Quote every line of the records below verbatim and in the same order.

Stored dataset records
• • • • • • •

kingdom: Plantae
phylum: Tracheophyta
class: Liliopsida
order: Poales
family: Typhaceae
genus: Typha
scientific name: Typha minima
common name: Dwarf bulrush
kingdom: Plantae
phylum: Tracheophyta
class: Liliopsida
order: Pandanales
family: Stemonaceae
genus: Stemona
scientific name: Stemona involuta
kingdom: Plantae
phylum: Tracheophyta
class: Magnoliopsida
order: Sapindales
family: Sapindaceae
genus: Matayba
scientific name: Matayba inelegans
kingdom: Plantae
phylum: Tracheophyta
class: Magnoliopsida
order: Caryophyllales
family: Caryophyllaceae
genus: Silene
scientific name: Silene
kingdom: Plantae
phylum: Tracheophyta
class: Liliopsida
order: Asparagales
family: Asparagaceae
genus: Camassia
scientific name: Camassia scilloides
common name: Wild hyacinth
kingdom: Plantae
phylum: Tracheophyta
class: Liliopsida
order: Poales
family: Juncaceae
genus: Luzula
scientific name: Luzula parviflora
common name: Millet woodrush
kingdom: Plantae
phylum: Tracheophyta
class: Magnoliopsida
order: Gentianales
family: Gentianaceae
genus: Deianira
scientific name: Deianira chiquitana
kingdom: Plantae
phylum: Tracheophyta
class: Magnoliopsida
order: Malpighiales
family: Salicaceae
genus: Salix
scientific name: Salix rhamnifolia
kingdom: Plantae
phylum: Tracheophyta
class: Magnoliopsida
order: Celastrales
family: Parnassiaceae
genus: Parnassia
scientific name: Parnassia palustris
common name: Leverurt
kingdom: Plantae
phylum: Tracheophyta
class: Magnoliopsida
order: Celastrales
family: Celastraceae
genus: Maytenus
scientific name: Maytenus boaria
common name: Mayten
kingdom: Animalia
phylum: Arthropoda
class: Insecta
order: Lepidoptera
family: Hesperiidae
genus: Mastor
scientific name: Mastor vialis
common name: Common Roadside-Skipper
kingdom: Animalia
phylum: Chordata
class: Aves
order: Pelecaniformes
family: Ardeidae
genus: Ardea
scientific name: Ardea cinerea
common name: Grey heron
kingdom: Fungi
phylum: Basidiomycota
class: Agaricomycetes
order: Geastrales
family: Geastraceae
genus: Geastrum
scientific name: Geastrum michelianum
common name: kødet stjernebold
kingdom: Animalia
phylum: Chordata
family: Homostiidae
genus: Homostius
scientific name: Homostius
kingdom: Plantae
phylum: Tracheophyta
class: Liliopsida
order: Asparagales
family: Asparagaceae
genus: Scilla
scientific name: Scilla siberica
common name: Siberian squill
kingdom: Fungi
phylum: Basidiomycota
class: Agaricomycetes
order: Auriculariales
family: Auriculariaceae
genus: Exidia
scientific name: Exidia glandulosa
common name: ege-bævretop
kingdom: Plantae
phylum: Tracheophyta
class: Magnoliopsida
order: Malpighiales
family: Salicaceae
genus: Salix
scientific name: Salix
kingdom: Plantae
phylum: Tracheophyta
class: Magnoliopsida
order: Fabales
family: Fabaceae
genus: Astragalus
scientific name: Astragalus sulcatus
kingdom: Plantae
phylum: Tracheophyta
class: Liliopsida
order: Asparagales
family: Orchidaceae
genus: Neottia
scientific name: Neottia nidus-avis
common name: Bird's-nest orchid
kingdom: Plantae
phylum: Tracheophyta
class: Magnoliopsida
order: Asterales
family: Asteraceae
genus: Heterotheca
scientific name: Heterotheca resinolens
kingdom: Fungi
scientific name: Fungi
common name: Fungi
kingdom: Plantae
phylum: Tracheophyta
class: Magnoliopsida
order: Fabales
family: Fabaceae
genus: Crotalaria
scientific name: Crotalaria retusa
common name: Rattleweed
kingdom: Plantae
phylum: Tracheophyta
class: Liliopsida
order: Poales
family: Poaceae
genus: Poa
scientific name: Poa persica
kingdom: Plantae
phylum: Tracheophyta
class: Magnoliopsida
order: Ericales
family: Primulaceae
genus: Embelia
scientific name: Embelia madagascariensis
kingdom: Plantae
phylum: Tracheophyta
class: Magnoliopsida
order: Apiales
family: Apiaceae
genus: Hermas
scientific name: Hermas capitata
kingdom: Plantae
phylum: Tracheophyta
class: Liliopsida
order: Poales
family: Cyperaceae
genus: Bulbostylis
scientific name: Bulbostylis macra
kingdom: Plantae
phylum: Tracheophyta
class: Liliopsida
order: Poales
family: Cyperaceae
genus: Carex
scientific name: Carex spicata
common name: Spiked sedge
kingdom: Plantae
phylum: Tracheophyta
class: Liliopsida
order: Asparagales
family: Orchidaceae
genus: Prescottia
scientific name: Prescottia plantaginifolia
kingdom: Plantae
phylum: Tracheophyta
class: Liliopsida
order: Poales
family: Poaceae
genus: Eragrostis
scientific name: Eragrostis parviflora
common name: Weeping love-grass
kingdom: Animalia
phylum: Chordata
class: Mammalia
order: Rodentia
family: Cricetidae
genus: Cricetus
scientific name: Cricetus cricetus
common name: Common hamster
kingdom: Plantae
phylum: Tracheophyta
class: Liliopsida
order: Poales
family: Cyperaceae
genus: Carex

• • • • • • •

Answer:
kingdom: Plantae
phylum: Tracheophyta
class: Liliopsida
order: Poales
family: Typhaceae
genus: Typha
scientific name: Typha minima
common name: Dwarf bulrush
kingdom: Plantae
phylum: Tracheophyta
class: Liliopsida
order: Pandanales
family: Stemonaceae
genus: Stemona
scientific name: Stemona involuta
kingdom: Plantae
phylum: Tracheophyta
class: Magnoliopsida
order: Sapindales
family: Sapindaceae
genus: Matayba
scientific name: Matayba inelegans
kingdom: Plantae
phylum: Tracheophyta
class: Magnoliopsida
order: Caryophyllales
family: Caryophyllaceae
genus: Silene
scientific name: Silene
kingdom: Plantae
phylum: Tracheophyta
class: Liliopsida
order: Asparagales
family: Asparagaceae
genus: Camassia
scientific name: Camassia scilloides
common name: Wild hyacinth
kingdom: Plantae
phylum: Tracheophyta
class: Liliopsida
order: Poales
family: Juncaceae
genus: Luzula
scientific name: Luzula parviflora
common name: Millet woodrush
kingdom: Plantae
phylum: Tracheophyta
class: Magnoliopsida
order: Gentianales
family: Gentianaceae
genus: Deianira
scientific name: Deianira chiquitana
kingdom: Plantae
phylum: Tracheophyta
class: Magnoliopsida
order: Malpighiales
family: Salicaceae
genus: Salix
scientific name: Salix rhamnifolia
kingdom: Plantae
phylum: Tracheophyta
class: Magnoliopsida
order: Celastrales
family: Parnassiaceae
genus: Parnassia
scientific name: Parnassia palustris
common name: Leverurt
kingdom: Plantae
phylum: Tracheophyta
class: Magnoliopsida
order: Celastrales
family: Celastraceae
genus: Maytenus
scientific name: Maytenus boaria
common name: Mayten
kingdom: Animalia
phylum: Arthropoda
class: Insecta
order: Lepidoptera
family: Hesperiidae
genus: Mastor
scientific name: Mastor vialis
common name: Common Roadside-Skipper
kingdom: Animalia
phylum: Chordata
class: Aves
order: Pelecaniformes
family: Ardeidae
genus: Ardea
scientific name: Ardea cinerea
common name: Grey heron
kingdom: Fungi
phylum: Basidiomycota
class: Agaricomycetes
order: Geastrales
family: Geastraceae
genus: Geastrum
scientific name: Geastrum michelianum
common name: kødet stjernebold
kingdom: Animalia
phylum: Chordata
family: Homostiidae
genus: Homostius
scientific name: Homostius
kingdom: Plantae
phylum: Tracheophyta
class: Liliopsida
order: Asparagales
family: Asparagaceae
genus: Scilla
scientific name: Scilla siberica
common name: Siberian squill
kingdom: Fungi
phylum: Basidiomycota
class: Agaricomycetes
order: Auriculariales
family: Auriculariaceae
genus: Exidia
scientific name: Exidia glandulosa
common name: ege-bævretop
kingdom: Plantae
phylum: Tracheophyta
class: Magnoliopsida
order: Malpighiales
family: Salicaceae
genus: Salix
scientific name: Salix
kingdom: Plantae
phylum: Tracheophyta
class: Magnoliopsida
order: Fabales
family: Fabaceae
genus: Astragalus
scientific name: Astragalus sulcatus
kingdom: Plantae
phylum: Tracheophyta
class: Liliopsida
order: Asparagales
family: Orchidaceae
genus: Neottia
scientific name: Neottia nidus-avis
common name: Bird's-nest orchid
kingdom: Plantae
phylum: Tracheophyta
class: Magnoliopsida
order: Asterales
family: Asteraceae
genus: Heterotheca
scientific name: Heterotheca resinolens
kingdom: Fungi
scientific name: Fungi
common name: Fungi
kingdom: Plantae
phylum: Tracheophyta
class: Magnoliopsida
order: Fabales
family: Fabaceae
genus: Crotalaria
scientific name: Crotalaria retusa
common name: Rattleweed
kingdom: Plantae
phylum: Tracheophyta
class: Liliopsida
order: Poales
family: Poaceae
genus: Poa
scientific name: Poa persica
kingdom: Plantae
phylum: Tracheophyta
class: Magnoliopsida
order: Ericales
family: Primulaceae
genus: Embelia
scientific name: Embelia madagascariensis
kingdom: Plantae
phylum: Tracheophyta
class: Magnoliopsida
order: Apiales
family: Apiaceae
genus: Hermas
scientific name: Hermas capitata
kingdom: Plantae
phylum: Tracheophyta
class: Liliopsida
order: Poales
family: Cyperaceae
genus: Bulbostylis
scientific name: Bulbostylis macra
kingdom: Plantae
phylum: Tracheophyta
class: Liliopsida
order: Poales
family: Cyperaceae
genus: Carex
scientific name: Carex spicata
common name: Spiked sedge
kingdom: Plantae
phylum: Tracheophyta
class: Liliopsida
order: Asparagales
family: Orchidaceae
genus: Prescottia
scientific name: Prescottia plantaginifolia
kingdom: Plantae
phylum: Tracheophyta
class: Liliopsida
order: Poales
family: Poaceae
genus: Eragrostis
scientific name: Eragrostis parviflora
common name: Weeping love-grass
kingdom: Animalia
phylum: Chordata
class: Mammalia
order: Rodentia
family: Cricetidae
genus: Cricetus
scientific name: Cricetus cricetus
common name: Common hamster
kingdom: Plantae
phylum: Tracheophyta
class: Liliopsida
order: Poales
family: Cyperaceae
genus: Carex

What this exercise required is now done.